Wednesday, September 1, 2010

Barn Report - Sunday, August 29th

Most of the New York racing world was focused on Saratoga this past Sunday – understandably – Rachel Alexandra was racing that day. But, even though things are a lot quieter down at Belmont, the backstretch is still full of race horses that need to be exercised every morning. The training track is closed for repairs, so Joe, Steve and partner Vinny DiSpigno couldn’t have their usual couple of hours hanging out on the rail near Bruce Brown’s barn. Instead, they visited with Talking Blues and Bishop of Nola, who were already back in their stalls, after their morning breezes, and then went over to the main track to hang on that rail for a change.

Most trainers send their horses out one at a time, a lot go out in pairs, and, every now and then, there’s a group of three or even four. But the railbirds got to see Christophe Clement’s horses all come out onto the track together. There must have been a dozen of them, prancing and huffing and circling, all in matching saddle cloths. No other trainer in New York sends out that many at a time, mostly because no other trainer can find that many exercise riders. But Clement, who hails from France (and quit smoking Gauloises only a couple of years ago), still trains in the European manner. His exercise riders double as grooms and hotwalkers, so he can keep more of them on as full-time employees. We have to tell you, if races were decided by how a trainer’s string looked in the morning, Clement would win hands down.

On most August Sundays, that would have been the end of live racing for the day for the Castle Village Farm guys. But, at 11:00, as he was driving home from the Belmont backstretch, Steve got a call from Bruce. “Don’t go home yet. Come up here to Saratoga. That horse you wanted to claim, the one I thought wouldn’t be available, well, he is. You want him, we’ll go for him.” So, Steve did, and here’s his report:

Beautiful day for a drive up to the Spa; made it in just over three hours, in plenty of time before the seventh race.

Bruce and I checked out our pick, Dallas Stewart’s three-year-old Henceforth, as he came into the paddock. Nice big, well-muscled horse, walking well, no obvious problems. So Bruce dropped the claim slip at the racing office while I watched from outside the paddock; if a potential buyer is inside the paddock before the race, the claim can be voided. That actually hgppened to us a few years ago. One of our partners found himself inside the paddock at the wrong moment. It wasn’t fun.

Henceforth was a little on edge getting saddled, and was the only horse leaving the paddock for the track to show a lot of kidney sweat. That’s never a good sign. As the gate opened for the race, he stumbled, then tried to make up ground from his far outside post position, racing wide the whole way around. He made some headway down the stretch, but, by the sixteenth pole, he’d faded. He finished next to last. He had lots of excuses, but for someone who’d dropped a claim slip on him, it was not a great feeling. But, I thought, it was the wrong race for that horse, wrong surface, wrong distance, and the horse had a terrible trip. I still wanted him.

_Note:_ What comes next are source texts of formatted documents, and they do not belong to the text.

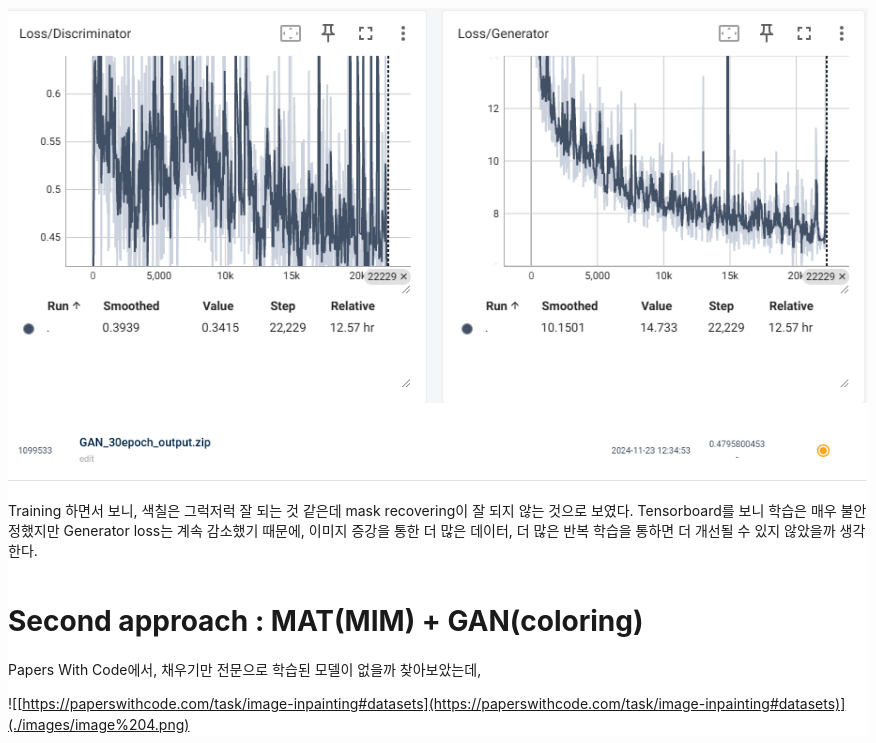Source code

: ![image.png](./images/image%202.png)

![image.png](./images/image%203.png)

Training 하면서 보니, 색칠은 그럭저럭 잘 되는 것 같은데 mask recovering이 잘 되지 않는 것으로 보였다. Tensorboard를 보니 학습은 매우 불안정했지만 Generator loss는 계속 감소했기 때문에, 이미지 증강을 통한 더 많은 데이터, 더 많은 반복 학습을 통하면 더 개선될 수 있지 않았을까 생각한다.

# Second approach : MAT(MIM) + GAN(coloring)

Papers With Code에서, 채우기만 전문으로 학습된 모델이 없을까 찾아보았는데, 

![[https://paperswithcode.com/task/image-inpainting#datasets](https://paperswithcode.com/task/image-inpainting#datasets)](./images/image%204.png)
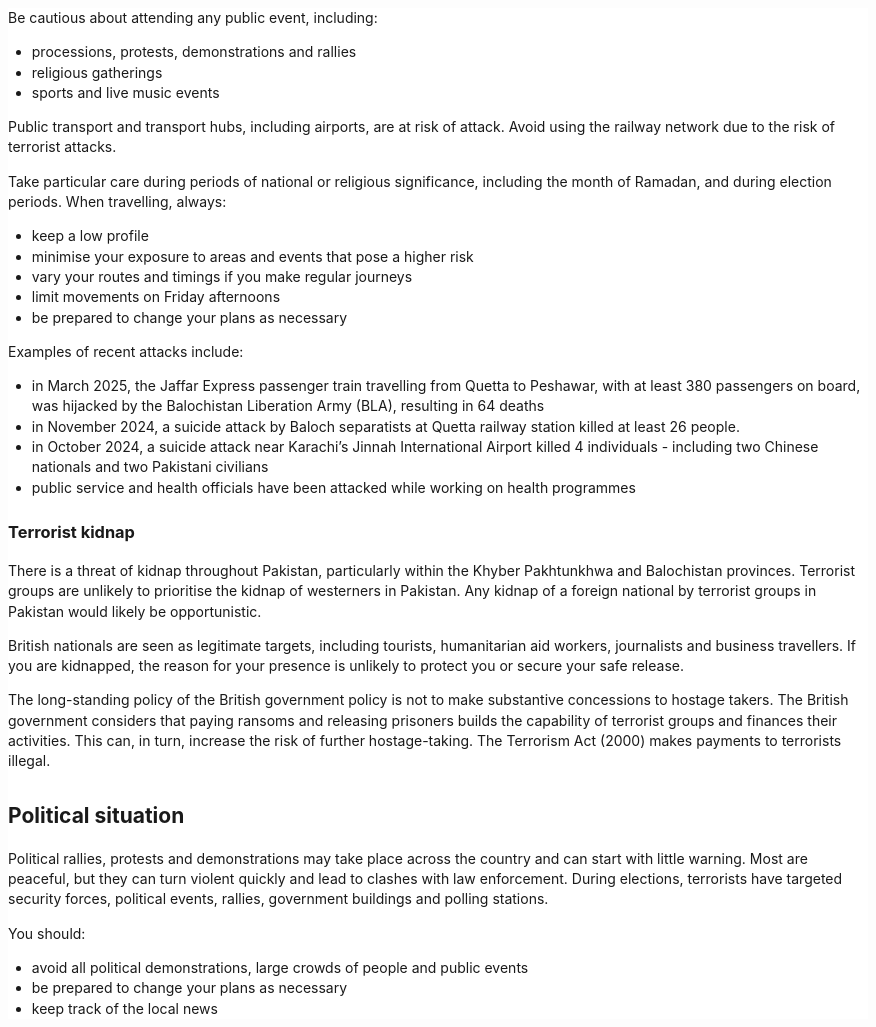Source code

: Be cautious about attending any public event, including:

* processions, protests, demonstrations and rallies
* religious gatherings
* sports and live music events

Public transport and transport hubs, including airports, are at risk of attack. Avoid using the railway network due to the risk of terrorist attacks.

Take particular care during periods of national or religious significance, including the month of Ramadan, and during election periods. When travelling, always:

* keep a low profile
* minimise your exposure to areas and events that pose a higher risk
* vary your routes and timings if you make regular journeys
* limit movements on Friday afternoons
* be prepared to change your plans as necessary

Examples of recent attacks include:

* in March 2025, the Jaffar Express passenger train travelling from Quetta to Peshawar, with at least 380 passengers on board, was hijacked by the Balochistan Liberation Army (BLA), resulting in 64 deaths
* in November 2024, a suicide attack by Baloch separatists at Quetta railway station killed at least 26 people.
* in October 2024, a suicide attack near Karachi’s Jinnah International Airport killed 4 individuals - including two Chinese nationals and two Pakistani civilians
* public service and health officials have been attacked while working on health programmes

### Terrorist kidnap

There is a threat of kidnap throughout Pakistan, particularly within the Khyber Pakhtunkhwa and Balochistan provinces. Terrorist groups are unlikely to prioritise the kidnap of westerners in Pakistan. Any kidnap of a foreign national by terrorist groups in Pakistan would likely be opportunistic.

British nationals are seen as legitimate targets, including tourists, humanitarian aid workers, journalists and business travellers. If you are kidnapped, the reason for your presence is unlikely to protect you or secure your safe release.

The long-standing policy of the British government policy is not to make substantive concessions to hostage takers. The British government considers that paying ransoms and releasing prisoners builds the capability of terrorist groups and finances their activities. This can, in turn, increase the risk of further hostage-taking. The Terrorism Act (2000) makes payments to terrorists illegal.

## Political situation

Political rallies, protests and demonstrations may take place across the country and can start with little warning. Most are peaceful, but they can turn violent quickly and lead to clashes with law enforcement. During elections, terrorists have targeted security forces, political events, rallies, government buildings and polling stations.

You should:

* avoid all political demonstrations, large crowds of people and public events
* be prepared to change your plans as necessary
* keep track of the local news
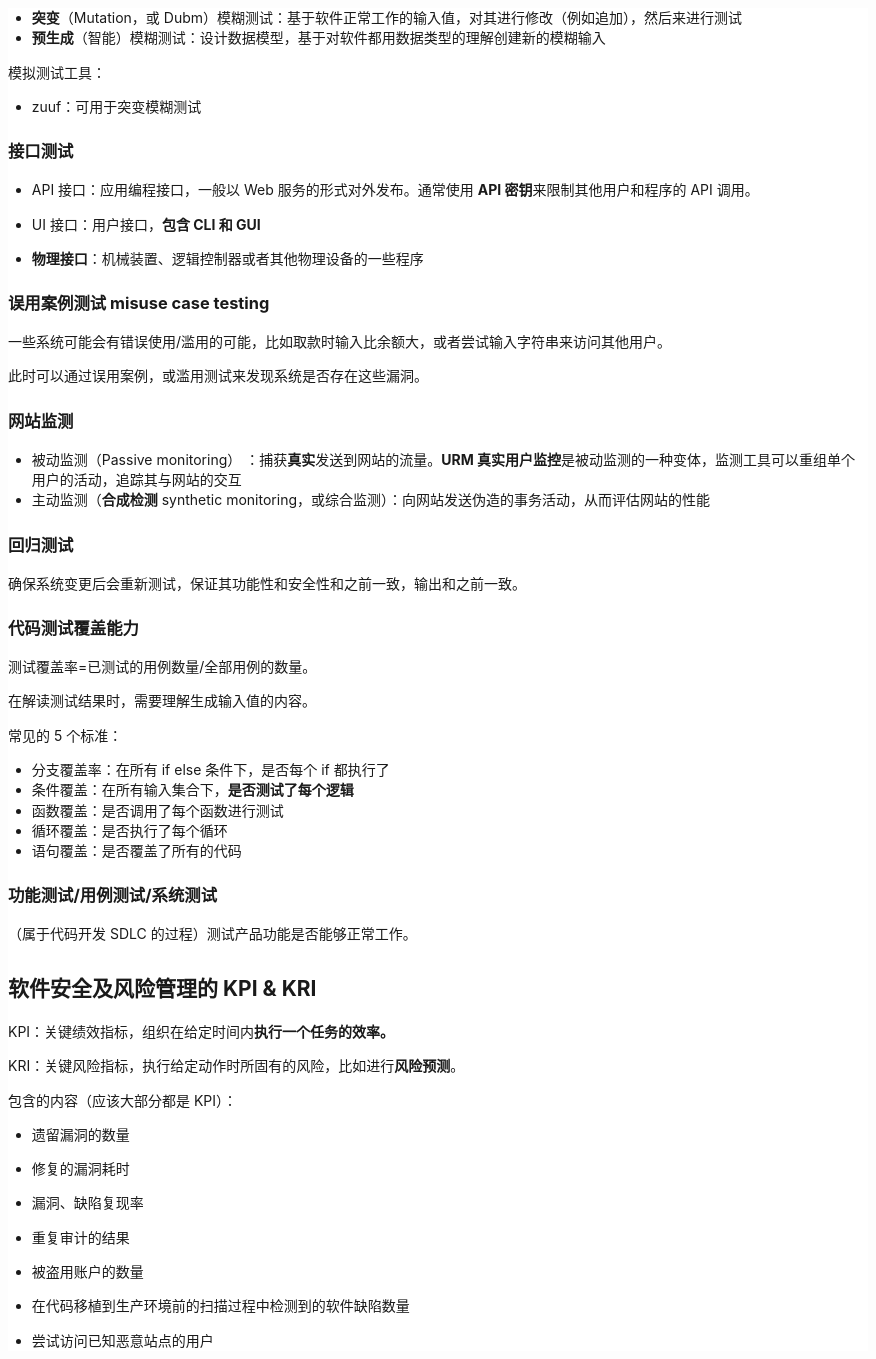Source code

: - **突变**（Mutation，或 Dubm）模糊测试：基于软件正常工作的输入值，对其进行修改（例如追加），然后来进行测试
- **预生成**（智能）模糊测试：设计数据模型，基于对软件都用数据类型的理解创建新的模糊输入

模拟测试工具：

- zuuf：可用于突变模糊测试

### 接口测试

- API 接口：应用编程接口，一般以 Web 服务的形式对外发布。通常使用 **API 密钥**来限制其他用户和程序的 API 调用。

- UI 接口：用户接口，**包含 CLI 和 GUI**

- **物理接口**：机械装置、逻辑控制器或者其他物理设备的一些程序

### 误用案例测试 misuse case testing

一些系统可能会有错误使用/滥用的可能，比如取款时输入比余额大，或者尝试输入字符串来访问其他用户。

此时可以通过误用案例，或滥用测试来发现系统是否存在这些漏洞。

### 网站监测

- 被动监测（Passive monitoring） ：捕获**真实**发送到网站的流量。**URM 真实用户监控**是被动监测的一种变体，监测工具可以重组单个用户的活动，追踪其与网站的交互
- 主动监测（**合成检测** synthetic monitoring，或综合监测）：向网站发送伪造的事务活动，从而评估网站的性能

### 回归测试

确保系统变更后会重新测试，保证其功能性和安全性和之前一致，输出和之前一致。

### 代码测试覆盖能力

测试覆盖率=已测试的用例数量/全部用例的数量。

在解读测试结果时，需要理解生成输入值的内容。

常见的 5 个标准：

- 分支覆盖率：在所有 if else 条件下，是否每个 if 都执行了
- 条件覆盖：在所有输入集合下，**是否测试了每个逻辑**
- 函数覆盖：是否调用了每个函数进行测试
- 循环覆盖：是否执行了每个循环
- 语句覆盖：是否覆盖了所有的代码

### 功能测试/用例测试/系统测试

（属于代码开发 SDLC 的过程）测试产品功能是否能够正常工作。

## 软件安全及风险管理的 KPI & KRI

KPI：关键绩效指标，组织在给定时间内**执行一个任务的效率。**

KRI：关键风险指标，执行给定动作时所固有的风险，比如进行**风险预测**。

包含的内容（应该大部分都是 KPI）：

- 遗留漏洞的数量
- 修复的漏洞耗时
- 漏洞、缺陷复现率
- 重复审计的结果

- 被盗用账户的数量
- 在代码移植到生产环境前的扫描过程中检测到的软件缺陷数量
- 尝试访问已知恶意站点的用户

So Bruce and I went back to the racing office to see if we had. There’d been a bunch of other claims dropped on that race. We didn’t know who they were for, but so we figured at least a couple of them must have been on Henceforth. We were more right than we’d ever have guessed. There were seven claims in the race – and all seven of them were for Henceforth. The line-up at the racing office counter included Gary Contessa, Dominick Galluscio (dressed for the nineteenth hole in a bright magenta sports jacket), Mike Maker (Maker wasn’t there himself; one of his assistants was standing in for him), Scott Everett, a couple of other trainers, and us.

The racing office is always full of people who don’t seem to have anything to do, maybe because some of them have very specialized jobs, like managing the shake when there’s a bunch of claims on the same horse. In Saratoga, that job belongs to a little guy with big glasses. With seven claims, Little Guy must have felt like he’d done a full day’s work. He slapped the seven claim slips face down in a row on the racing office counter, as if he was dealing a hand of cards.

I thought the shake would be next, but something else happened first, something I’d never seen before. As Little Guy was laying out the claim slips, one by one each of the seven trainers put $100 in cash on the counter next to the slips. Nobody said anything about it; nobody even blinked; they just did it. It was pretty clear that the winner of the horse would also get to take home the $700.

Little Guy dropped seven numbered balls into a cup that looked like it had been made for a couple of dice, gave the cup a good shake, and then tipped it just enough for one of the balls to roll out onto his palm. It was a four. Laboriously, Little Guy counted out the claim slips, from left to right, one to four, and turned over the Little Guy dropped fourth slip. It had Mike Maker’s name scrawled on it; Maker had gotten the horse for owner Ken Ramsey. And his assistant had gotten a cool $700.